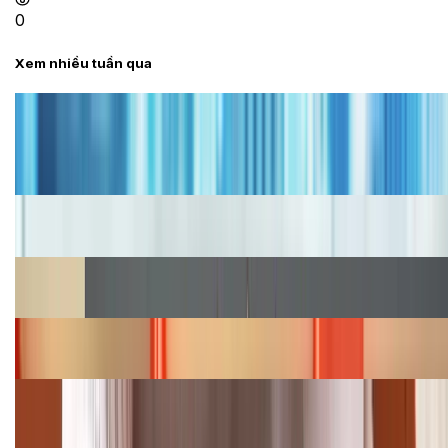
0
Xem nhiều tuần qua
Tư vấn
Bảng giá iPhone cũ mới nhất trong tháng 8 năm
2026, giá siêu hấp dẫn
Cập nhật bảng giá iPhone năm 2026: Giá tốt, ưu đãi
hấp dẫn
Cập nhật bảng giá Galaxy S23 (Plus, Ultra) cũ, mới
năm 2026
Bảng giá iPhone 15 cập nhật mới nhất tháng
08/2026
Cập nhật bảng giá điện thoại Samsung tháng 8:
Giảm đến 15.49 triệu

# Task description:
Would you copy all the material exactly, dropping the pictures?

# Your response:
0
Xem nhiều tuần qua
Tư vấn
Bảng giá iPhone cũ mới nhất trong tháng 8 năm
2026, giá siêu hấp dẫn
Cập nhật bảng giá iPhone năm 2026: Giá tốt, ưu đãi
hấp dẫn
Cập nhật bảng giá Galaxy S23 (Plus, Ultra) cũ, mới
năm 2026
Bảng giá iPhone 15 cập nhật mới nhất tháng
08/2026
Cập nhật bảng giá điện thoại Samsung tháng 8:
Giảm đến 15.49 triệu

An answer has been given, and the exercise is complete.